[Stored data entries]
○ ○ ○ ○ ○

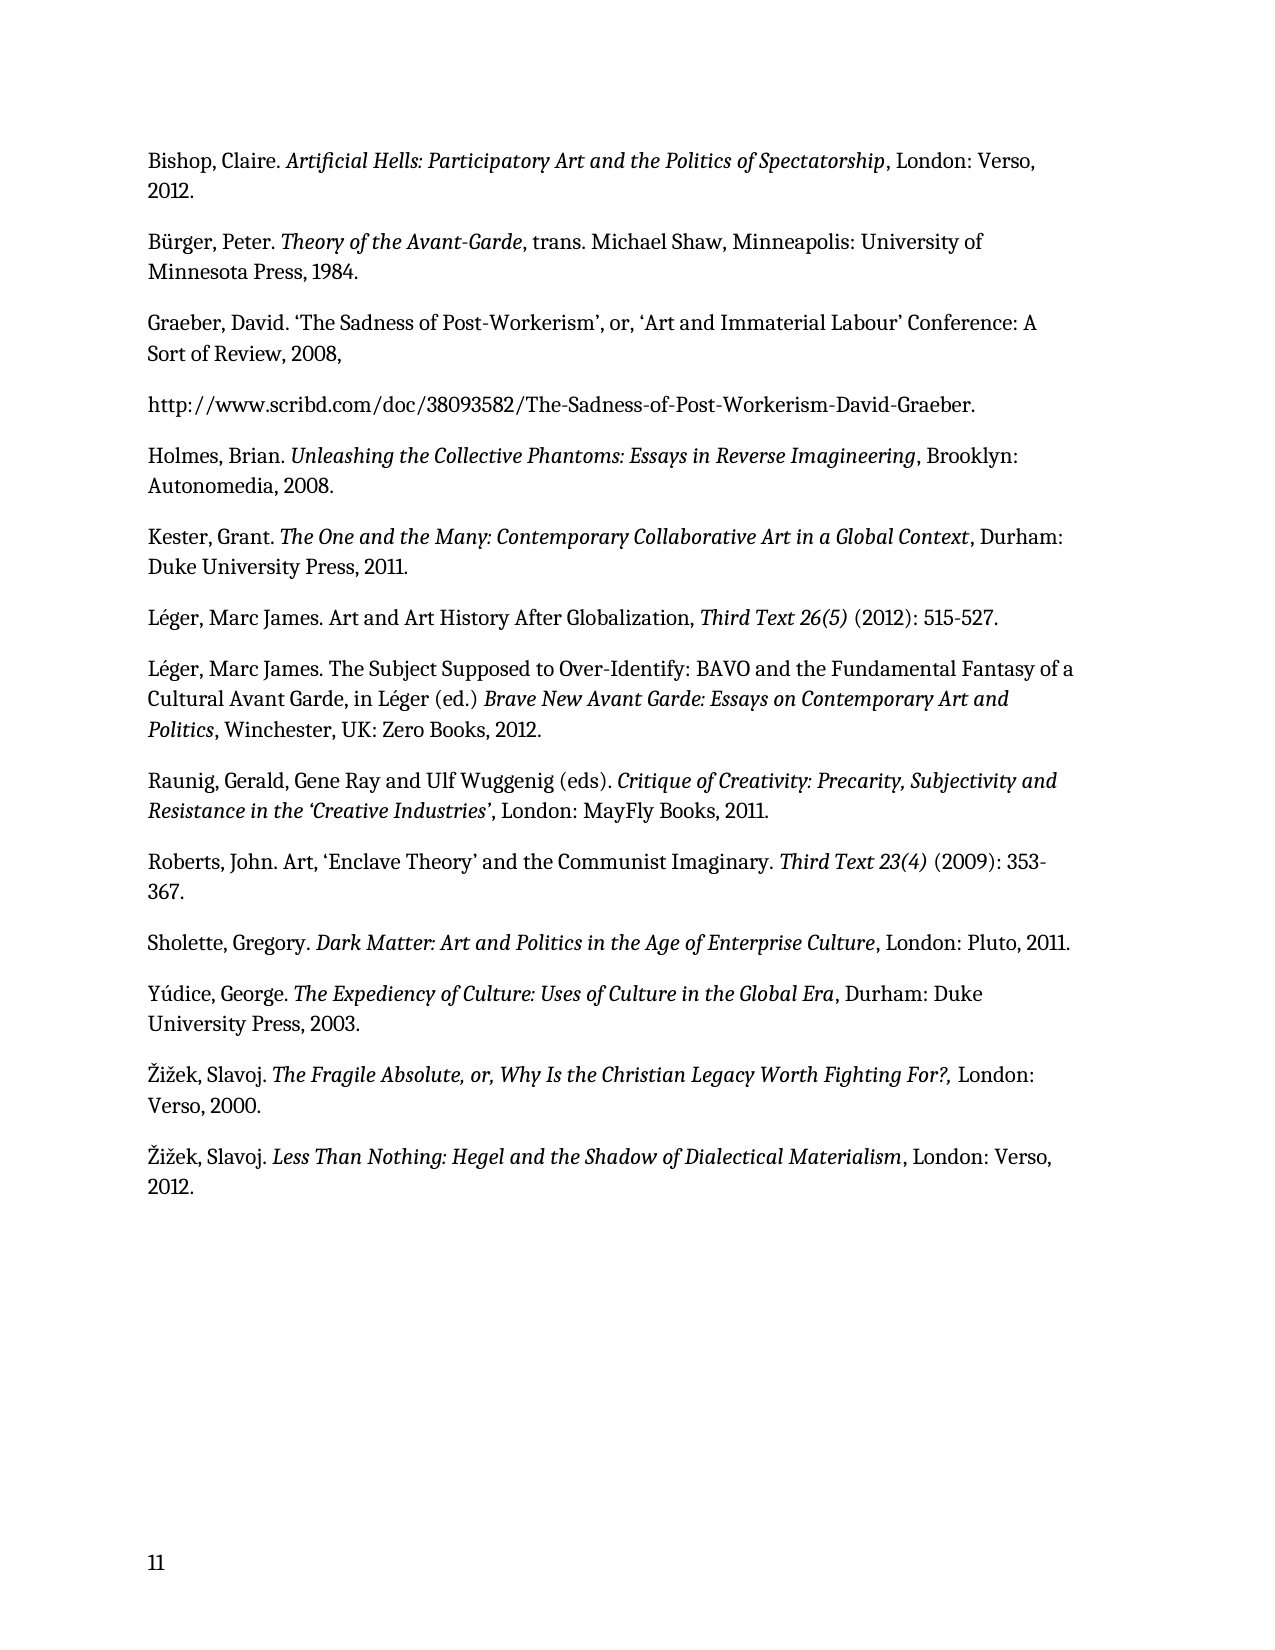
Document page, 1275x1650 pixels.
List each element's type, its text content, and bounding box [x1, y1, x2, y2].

text Bürger, Peter. Theory of the Avant-Garde, trans. Michael Shaw, Minneapolis: University of Minnesota Press, 1984. [148, 229, 1078, 286]
text Raunig, Gerald, Gene Ray and Ulf Wuggenig (eds). Critique of Creativity: Precarity, Subjectivity and Resistance in the ‘Creative Industries’, London: MayFly Books, 2011. [148, 767, 1078, 824]
text Holmes, Brian. Unleashing the Collective Phantoms: Essays in Reverse Imagineering, Brooklyn: Autonomedia, 2008. [148, 442, 1078, 499]
text Bishop, Claire. Artificial Hells: Participatory Art and the Politics of Spectatorship, London: Verso, 2012. [148, 148, 1078, 204]
text Graeber, David. ‘The Sadness of Post-Workerism’, or, ‘Art and Immaterial Labour’ Conference: A Sort of Review, 2008, [148, 310, 1078, 367]
text Roberts, John. Art, ‘Enclave Theory’ and the Communist Imaginary. Third Text 23(4) (2009): 353-367. [148, 849, 1078, 905]
text Žižek, Slavoj. Less Than Nothing: Hegel and the Shadow of Dialectical Materialism, London: Verso, 2012. [148, 1143, 1078, 1200]
text http://www.scribd.com/doc/38093582/The-Sadness-of-Post-Workerism-David-Graeber. [148, 391, 1078, 418]
text Žižek, Slavoj. The Fragile Absolute, or, Why Is the Christian Legacy Worth Fighting For?, London: Verso, 2000. [148, 1062, 1078, 1119]
text Kester, Grant. The One and the Many: Contemporary Collaborative Art in a Global Context, Durham: Duke University Press, 2011. [148, 524, 1078, 580]
text Sholette, Gregory. Dark Matter: Art and Politics in the Age of Enterprise Culture, London: Pluto, 2011. [148, 930, 1078, 956]
text Léger, Marc James. The Subject Supposed to Over-Identify: BAVO and the Fundamental Fantasy of a Cultural Avant Garde, in Léger (ed.) Brave New Avant Garde: Essays on Contemporary Art and Politics, Winchester, UK: Zero Books, 2012. [148, 656, 1078, 743]
text Léger, Marc James. Art and Art History After Globalization, Third Text 26(5) (2012): 515-527. [148, 605, 1078, 631]
text Yúdice, George. The Expediency of Culture: Uses of Culture in the Global Era, Durham: Duke University Press, 2003. [148, 981, 1078, 1038]
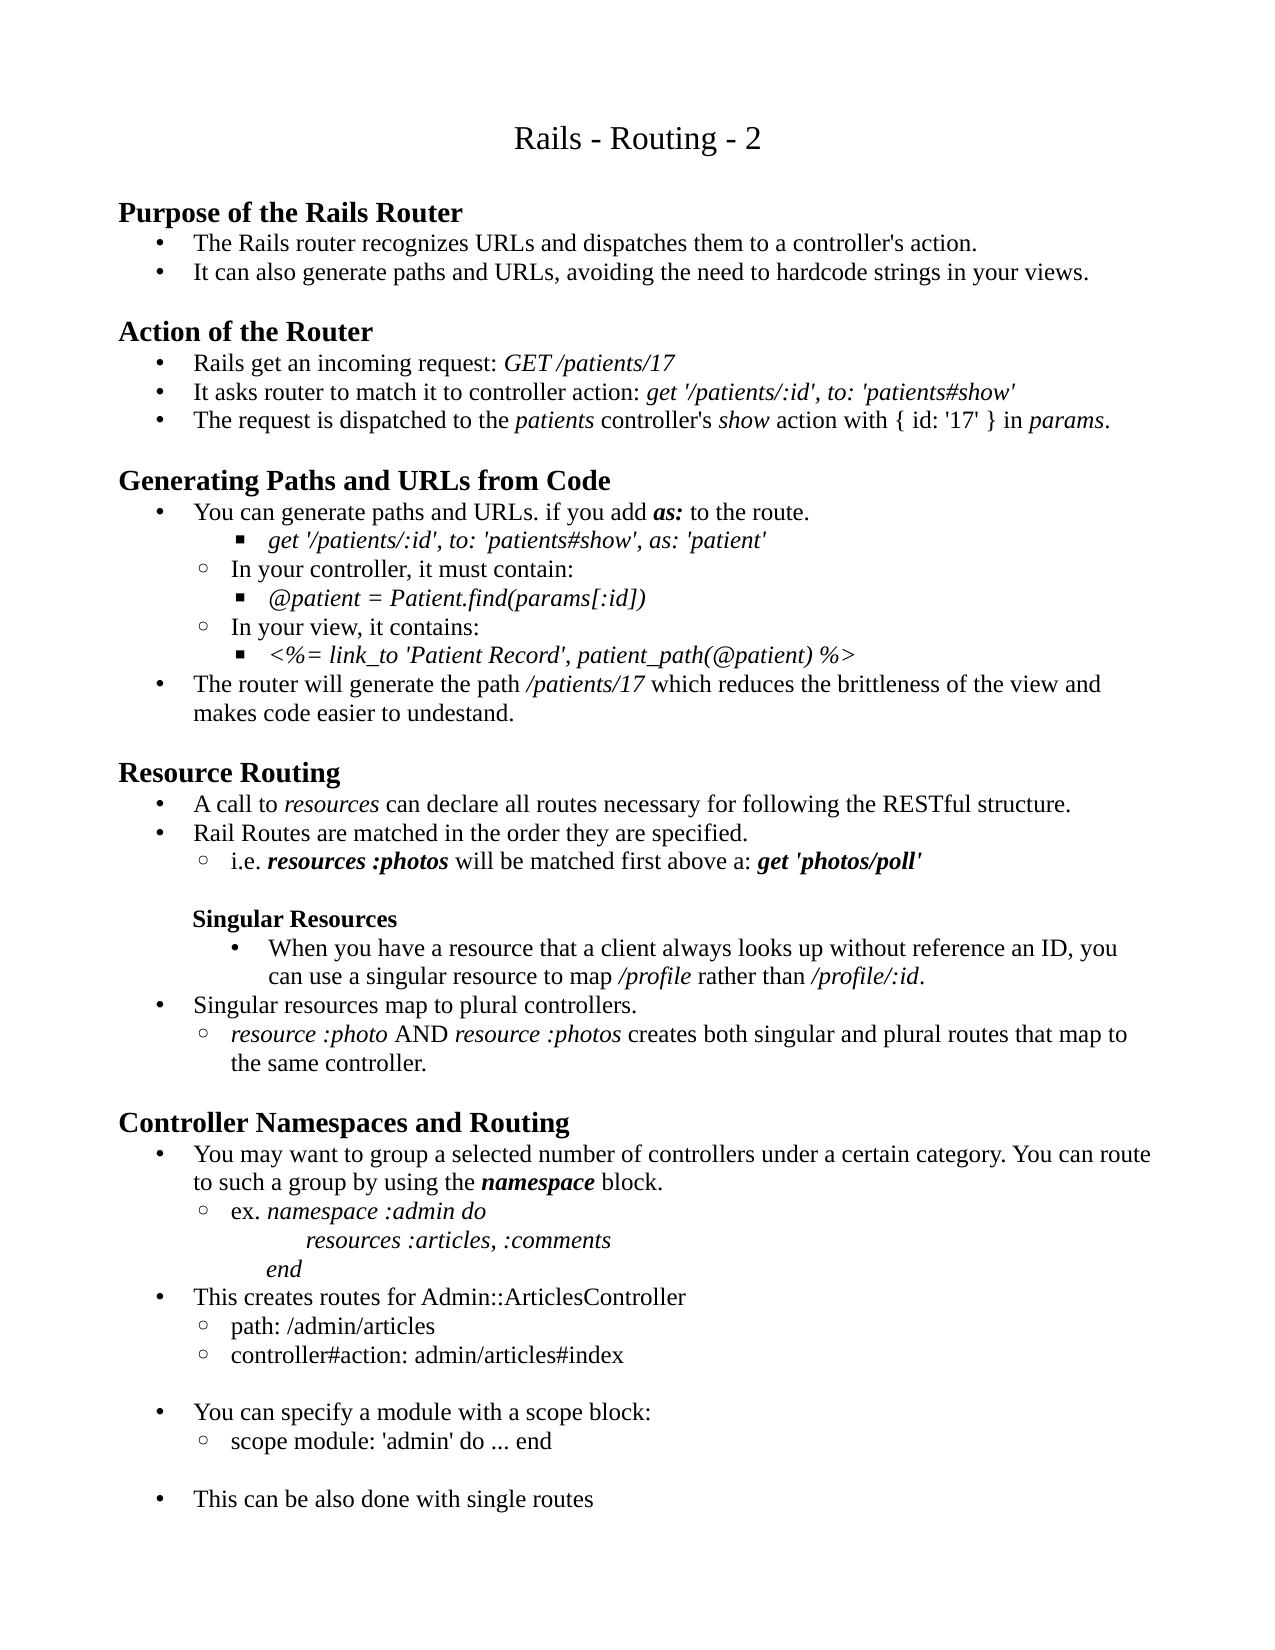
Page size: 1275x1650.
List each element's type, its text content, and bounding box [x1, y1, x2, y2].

○ ○ ○ ○ ○

*What you need to do:* Reproduce the data above line for line, excluding every picture.

*Task solution:*
Document page, 1275x1650 pixels.
List each element's type, its text content, and bounding box [x1, y1, x2, y2].

text Bürger, Peter. Theory of the Avant-Garde, trans. Michael Shaw, Minneapolis: University of Minnesota Press, 1984. [148, 229, 1078, 286]
text Raunig, Gerald, Gene Ray and Ulf Wuggenig (eds). Critique of Creativity: Precarity, Subjectivity and Resistance in the ‘Creative Industries’, London: MayFly Books, 2011. [148, 767, 1078, 824]
text Holmes, Brian. Unleashing the Collective Phantoms: Essays in Reverse Imagineering, Brooklyn: Autonomedia, 2008. [148, 442, 1078, 499]
text Bishop, Claire. Artificial Hells: Participatory Art and the Politics of Spectatorship, London: Verso, 2012. [148, 148, 1078, 204]
text Graeber, David. ‘The Sadness of Post-Workerism’, or, ‘Art and Immaterial Labour’ Conference: A Sort of Review, 2008, [148, 310, 1078, 367]
text Roberts, John. Art, ‘Enclave Theory’ and the Communist Imaginary. Third Text 23(4) (2009): 353-367. [148, 849, 1078, 905]
text Žižek, Slavoj. Less Than Nothing: Hegel and the Shadow of Dialectical Materialism, London: Verso, 2012. [148, 1143, 1078, 1200]
text http://www.scribd.com/doc/38093582/The-Sadness-of-Post-Workerism-David-Graeber. [148, 391, 1078, 418]
text Žižek, Slavoj. The Fragile Absolute, or, Why Is the Christian Legacy Worth Fighting For?, London: Verso, 2000. [148, 1062, 1078, 1119]
text Kester, Grant. The One and the Many: Contemporary Collaborative Art in a Global Context, Durham: Duke University Press, 2011. [148, 524, 1078, 580]
text Sholette, Gregory. Dark Matter: Art and Politics in the Age of Enterprise Culture, London: Pluto, 2011. [148, 930, 1078, 956]
text Léger, Marc James. The Subject Supposed to Over-Identify: BAVO and the Fundamental Fantasy of a Cultural Avant Garde, in Léger (ed.) Brave New Avant Garde: Essays on Contemporary Art and Politics, Winchester, UK: Zero Books, 2012. [148, 656, 1078, 743]
text Léger, Marc James. Art and Art History After Globalization, Third Text 26(5) (2012): 515-527. [148, 605, 1078, 631]
text Yúdice, George. The Expediency of Culture: Uses of Culture in the Global Era, Durham: Duke University Press, 2003. [148, 981, 1078, 1038]
Page size: 1275x1650.
List each element's type, its text content, and bounding box [x1, y1, x2, y2].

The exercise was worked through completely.